Learn to describe LLM agent context structures in under 10 minutes
ACDL (Agentic Context Description Language) is a notation for describing the structure of agent contexts—the system instructions, user messages, tool calls, conversation history, and conditional logic that make up what your agent sends to the LLM.
A prompt is what gets sent to the LLM at a single point in time. A context is the pattern that describes how prompts are constructed and evolve across turns—which parts stay fixed, which parts accumulate, and how the structure changes dynamically. ACDL describes contexts, not just prompts.
Ad hoc prose or prompt excerpts are imprecise, hard to verify, and make comparing implementations difficult. ACDL provides a clean, precise notation that is easy to read and compare across different systems. As your agent grows more complex, ACDL helps you see the structure at a glance, share it with others, and reason about how context evolves over time.
Let's start with the simplest possible ACDL prompt. Every prompt is a series of messages, each marked with a role (System, User, Assistant, Tool) and containing different types of content. Here's what that looks like in ACDL:
HelloWorld[@T]: { S: INSTRUCTIONS U: CONTENT }
This describes an llm context with two messages. The first message is a message who's role is System and whose content is the template INSTRUCTIONS. The second message is a message who's role is User and whose content is the template CONTENT.
INSTRUCTIONS might expand
to a long system prompt, but in ACDL we just see the structural role it plays. This keeps specifications
clean and focused on the conversation flow.
S: (System), U: (User), A: (Assistant),
and T: (Tool response). These map directly to the roles in chat-based LLM APIs.
When a role message contains multiple elements, use braces to group them together:
CodingAssistant[@T]: { S: { SYSTEM_INSTRUCTIONS CODING_GUIDELINES AVAILABLE_TOOLS } U: env.user_input[@T] }
The S: { ... } form lets you include multiple templates, variables, or any combination
of content in a single message. Without braces, a role takes just one element.
Real prompts usually include dynamic content. ACDL uses context variables that come from three sources:
env. - Environment inputs (user inputs, task descriptions, external data)sys. - Agent state (memory contents, tool configurations, action histories)resp. - LLM responses (what the model previously generated)sys.config.role stays the same throughout
the system's lifetime. Values that change between steps are accessed with a time index:
env.user_input[@T] is the user input at the current step.
AssistantPrompt: { S: ROLE_DESCRIPTION(env.assistant_name) U: env.user_input }
env.user_input are placeholders. When you implement your agent, you'll fill
these in with actual values. ACDL doesn't care about the implementation - it just describes the structure.
Agents have conversations that evolve over multiple turns. ACDL uses time indices to describe which turn we're talking about:
ChatAgent[@T]: { S: ROLE // you are a helpful assistant... U: env.user_input[@T] }
The [@T] after the prompt name means "this prompt is parameterized by turn T".
Inside the prompt, env.user_input[@T] means "the user's input at turn T".
@T - The current turn (a parameter)@1, @2, etc. - Specific turn numbers@t - A loop variable (lowercase) for iterating through turns
Most agents need to include previous conversation turns. Use ForEach to loop through history:
ChatWithHistory[@T]: { S: INSTRUCTIONS // Previous turns ForEach(@t: range(1, @T)) { U: env.user_input[@t] A: resp.reply[@t] } // Current turn U: env.user_input[@T] }
ForEach(@t: range(1, @T)) iterates from turn 1 up to (but not including) the current turn @T.
The loop variable @t takes each value in that range.

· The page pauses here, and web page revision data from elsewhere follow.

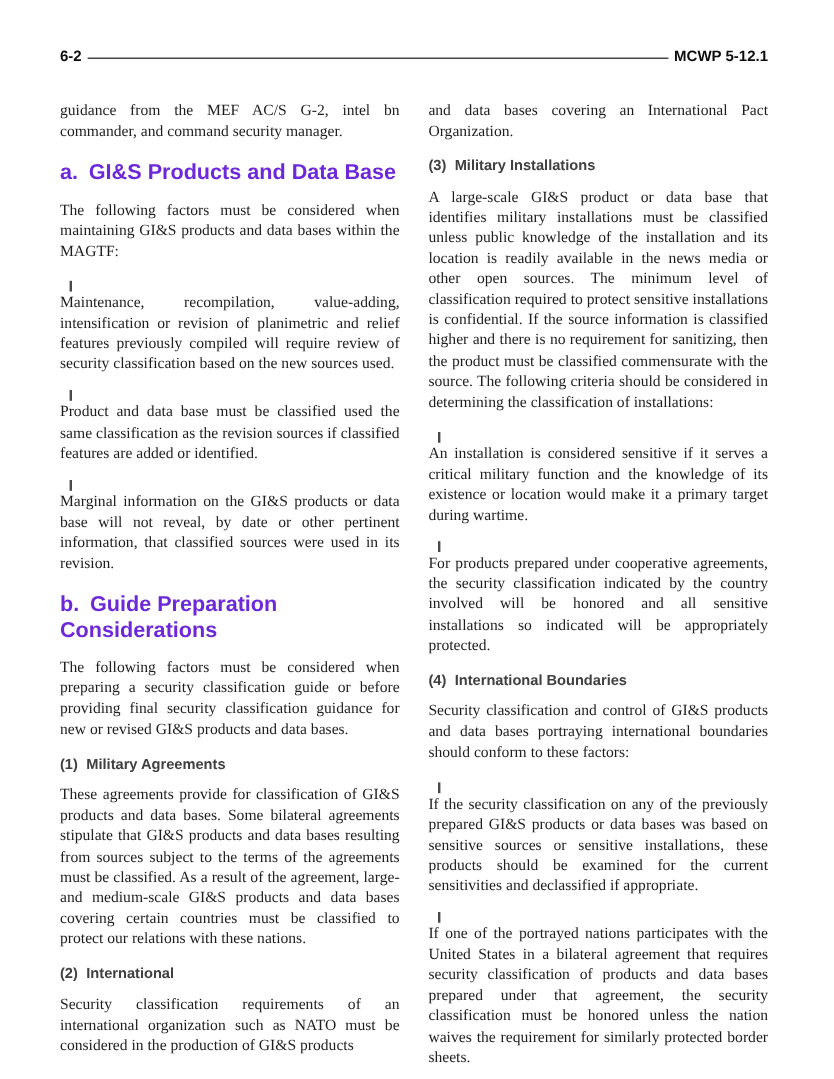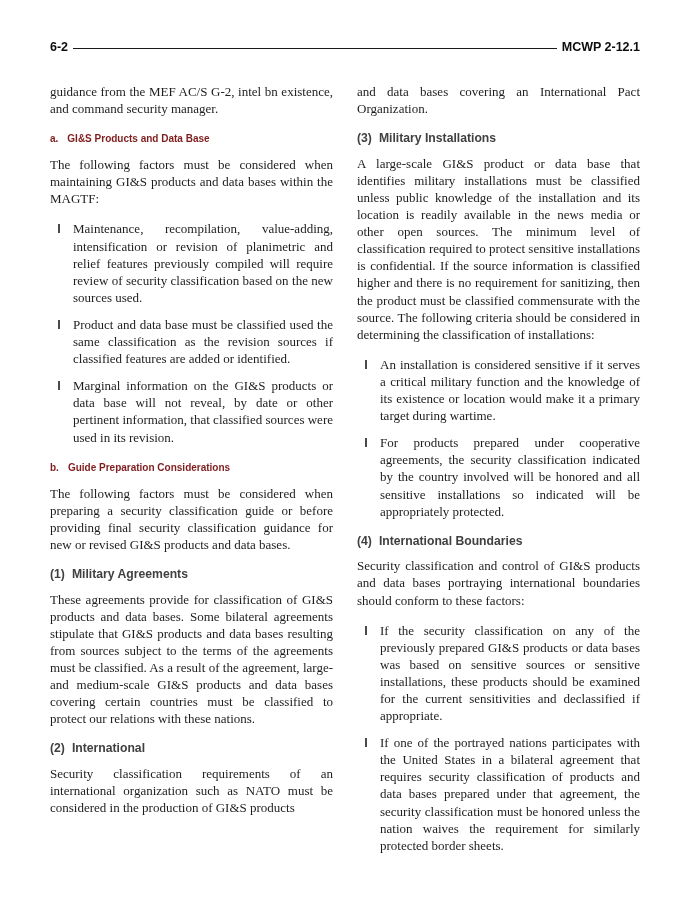--- a/index.html
+++ b/index.html
@@ -49,7 +49,7 @@
   <header class="pg-header">
     <span>6-2</span>
     <span class="pg-rule"></span>
-    <span>MCWP 2-12.1</span>
+    <span>MCWP 5-12.1</span>
   </header>
 
   <div class="cols">

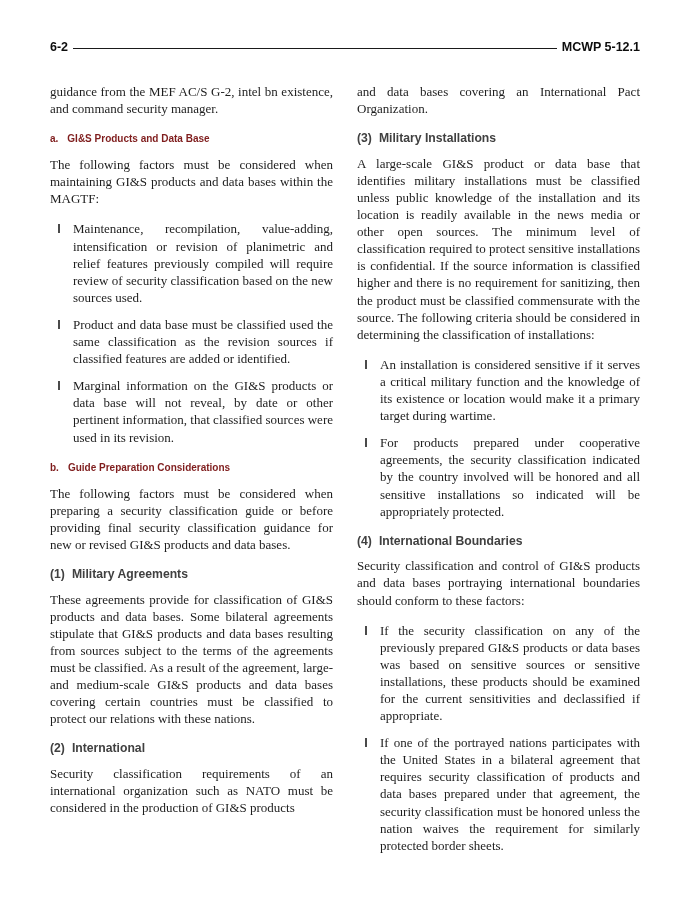--- a/index.html
+++ b/index.html
@@ -55,7 +55,7 @@
   <div class="cols">
 
     <div class="col">
-      <p>guidance from the MEF AC/S G-2, intel bn existence, and command security manager.</p>
+      <p>guidance from the MEF AC/S G-2, intel bn commander, and command security manager.</p>
 
       <h2 class="sec-h"><span class="hl">a.</span><span>GI&amp;S Products and Data Base</span></h2>
 

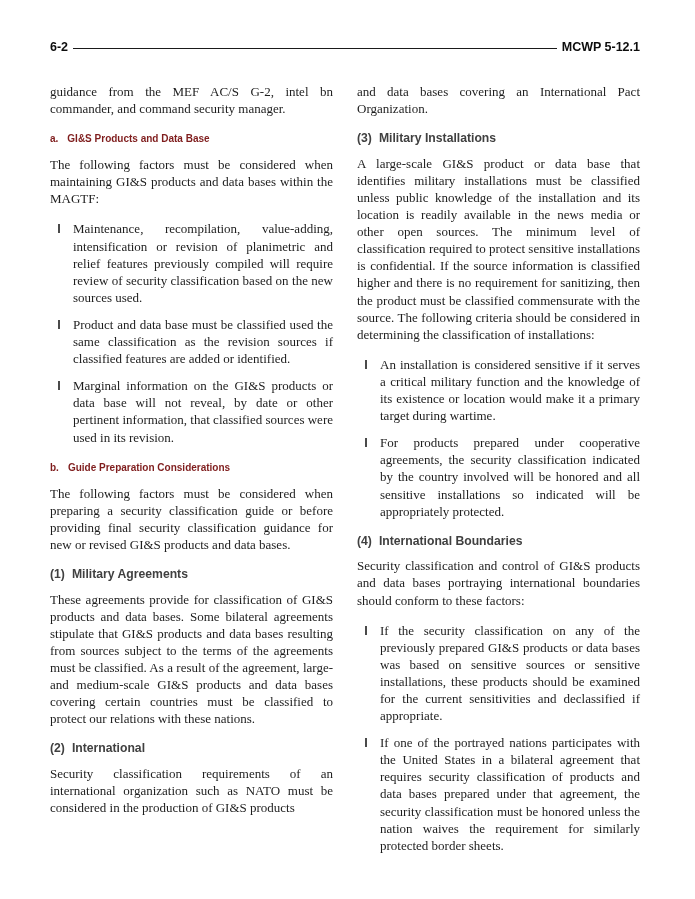--- a/index.html
+++ b/index.html
@@ -23,7 +23,7 @@
   .col p{margin:0 0 10px 0;}
   .sec-h{
     font-family:"Liberation Sans",sans-serif;font-weight:bold;
-    font-size:10px;color:#7f1d1d;margin:16px 0 11px 0;
+    font-size:18px;color:#6d28d9;margin:16px 0 11px 0;
     text-align:left;line-height:1.2;
   }
   .sec-h .hl{margin-right:9px;}

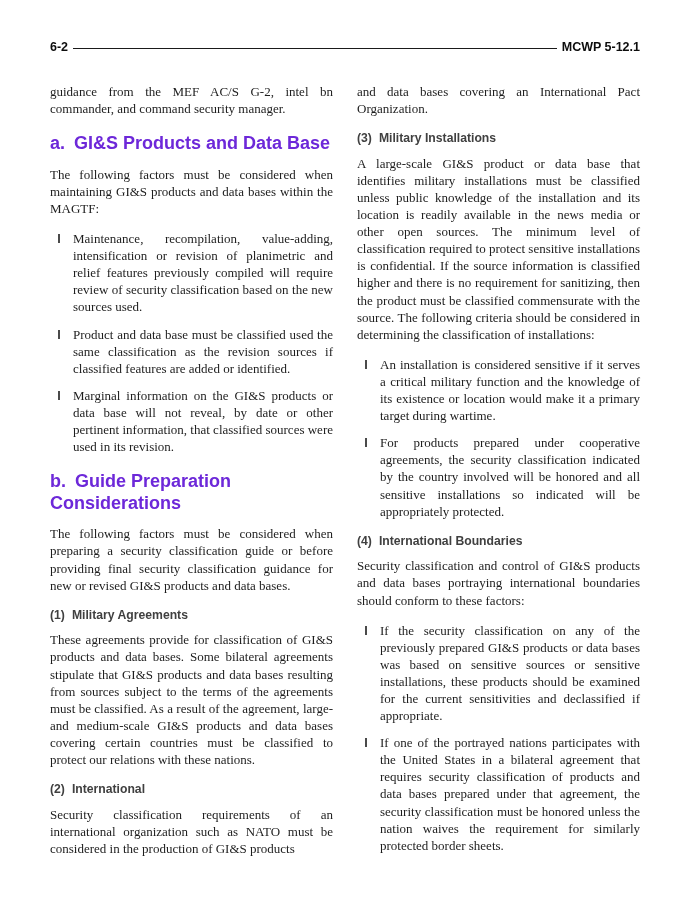--- a/index.html
+++ b/index.html
@@ -34,7 +34,7 @@
   }
   .sub-h .hl{margin-right:7px;}
   .bullets{margin:13px 0 10px 0;}
-  .bullet{display:flex;margin:0 0 10px 0;}
+  .bullet{display:flex;margin:0 0 10px 0;flex-direction:column;}
   .bmark{
     flex:0 0 auto;width:2px;height:9px;background:#4a4a4a;
     margin:4px 13px 0 8px;

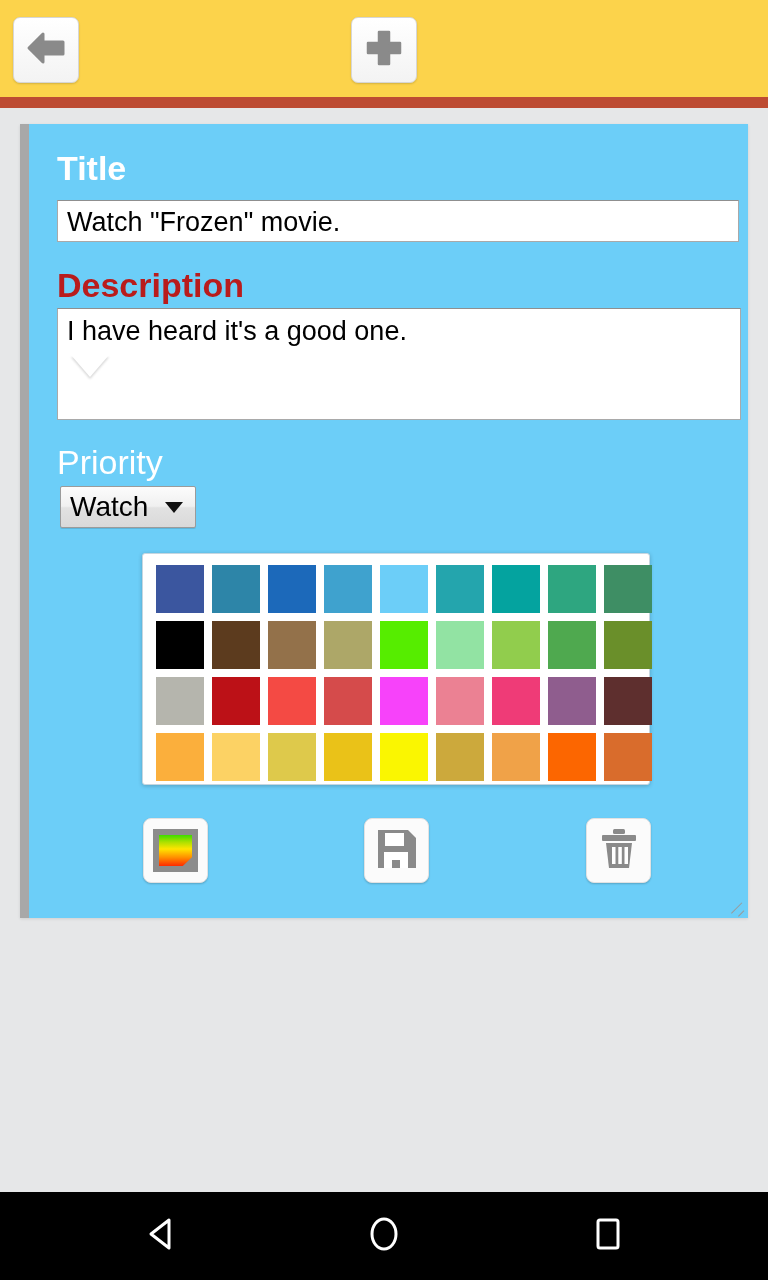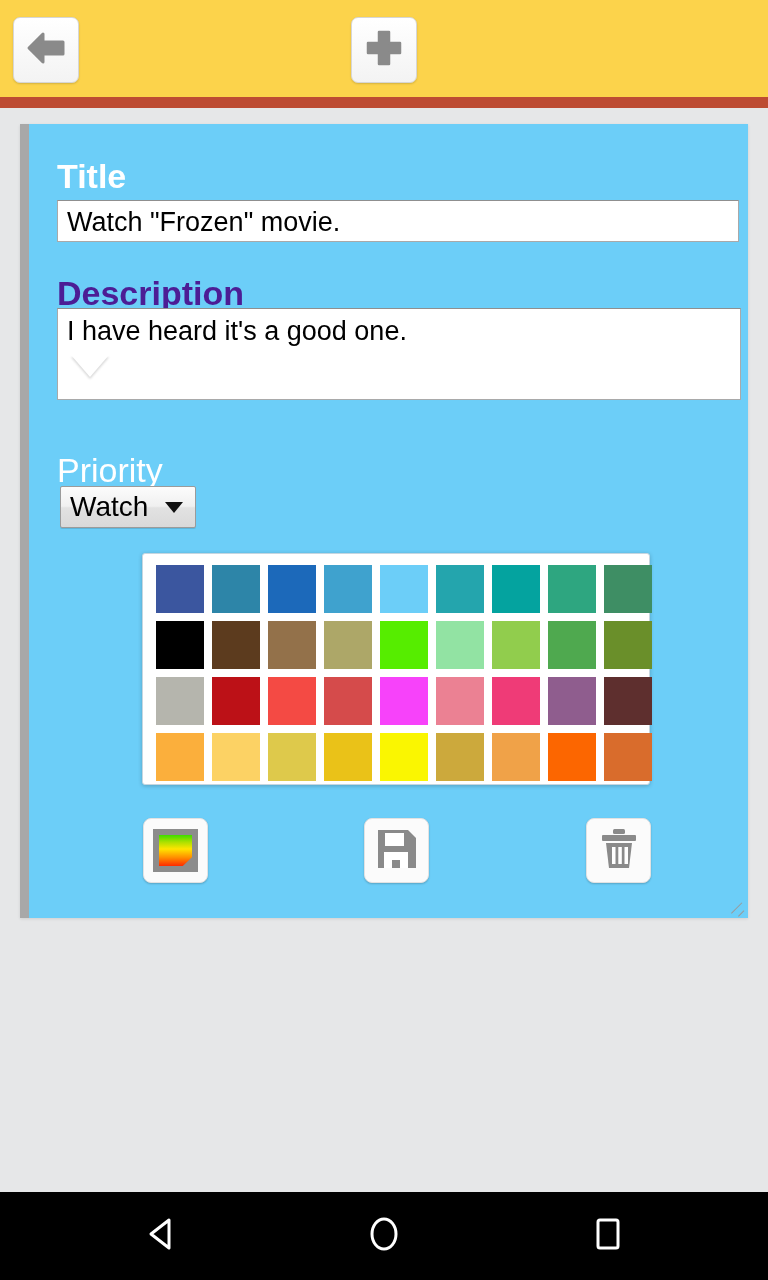--- a/index.html
+++ b/index.html
@@ -56,7 +56,6 @@
     font-size: 34px;
     line-height: 40px;
     white-space: nowrap;
-    margin-top: 8px;
   }
   .field-label.bold { font-weight: bold; }
   #label-title       { left: 28px; top: 24px; }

Let's combine everything to describe a ReAct agent - an agent that reasons and uses tools in a loop:
ReactAgent[@T]: { S: { TASK_INSTRUCTIONS AVAILABLE_TOOLS } U: env.user_question // Action history ForEach(@t: range(1, @T)) { A: { resp.reasoning[@t] sys.tool_call[@t] } T: sys.tool_call[@t].response } S: CONTINUE_OR_ANSWER }
This describes the classic ReAct pattern:
Sometimes you need different context based on conditions. Use If, ElseIf, and
Else:
AdaptiveAgent[@T]: { S: BASE_INSTRUCTIONS If env.has_documents { S: { RAG_INSTRUCTIONS sys.retrieved_docs } } If env.has_tools { S: TOOL_INSTRUCTIONS } Else { S: NO_TOOLS_MESSAGE } U: env.user_input[@T] }
This agent adapts its instructions based on whether documents and tools are available.